(WHAT YOU HAVE TO DO)
Will you transcribe all the entries word for word, skipping the pictures they hold?
BEGIN EXTRACTED INFORMATION
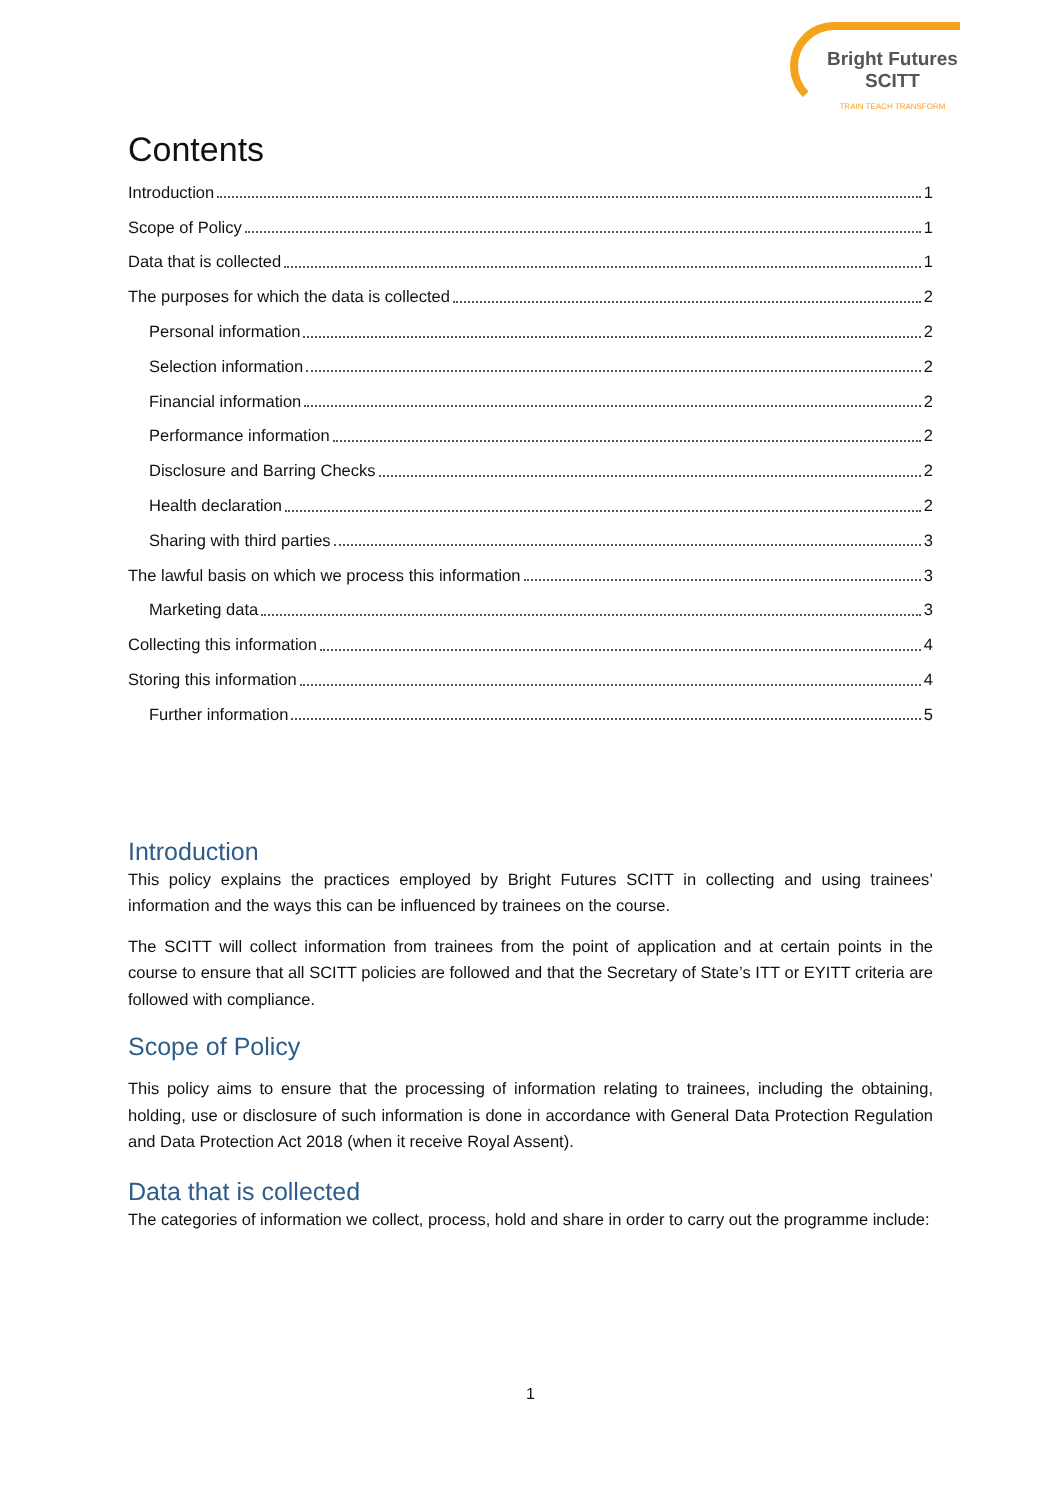Bright Futures
SCITT
TRAIN TEACH TRANSFORM
Contents
Introduction 1
Scope of Policy 1
Data that is collected 1
The purposes for which the data is collected 2
Personal information 2
Selection information 2
Financial information 2
Performance information 2
Disclosure and Barring Checks 2
Health declaration 2
Sharing with third parties 3
The lawful basis on which we process this information 3
Marketing data 3
Collecting this information 4
Storing this information 4
Further information 5
Introduction
This policy explains the practices employed by Bright Futures SCITT in collecting and using trainees’ information and the ways this can be influenced by trainees on the course.
The SCITT will collect information from trainees from the point of application and at certain points in the course to ensure that all SCITT policies are followed and that the Secretary of State’s ITT or EYITT criteria are followed with compliance.
Scope of Policy
This policy aims to ensure that the processing of information relating to trainees, including the obtaining, holding, use or disclosure of such information is done in accordance with General Data Protection Regulation and Data Protection Act 2018 (when it receive Royal Assent).
Data that is collected
The categories of information we collect, process, hold and share in order to carry out the programme include:
1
END EXTRACTED INFORMATION
(RESPONSE BOX)
Bright Futures
SCITT
TRAIN TEACH TRANSFORM
Contents
Introduction 1
Scope of Policy 1
Data that is collected 1
The purposes for which the data is collected 2
Personal information 2
Selection information 2
Financial information 2
Performance information 2
Disclosure and Barring Checks 2
Health declaration 2
Sharing with third parties 3
The lawful basis on which we process this information 3
Marketing data 3
Collecting this information 4
Storing this information 4
Further information 5
Introduction
This policy explains the practices employed by Bright Futures SCITT in collecting and using trainees’ information and the ways this can be influenced by trainees on the course.
The SCITT will collect information from trainees from the point of application and at certain points in the course to ensure that all SCITT policies are followed and that the Secretary of State’s ITT or EYITT criteria are followed with compliance.
Scope of Policy
This policy aims to ensure that the processing of information relating to trainees, including the obtaining, holding, use or disclosure of such information is done in accordance with General Data Protection Regulation and Data Protection Act 2018 (when it receive Royal Assent).
Data that is collected
The categories of information we collect, process, hold and share in order to carry out the programme include:
1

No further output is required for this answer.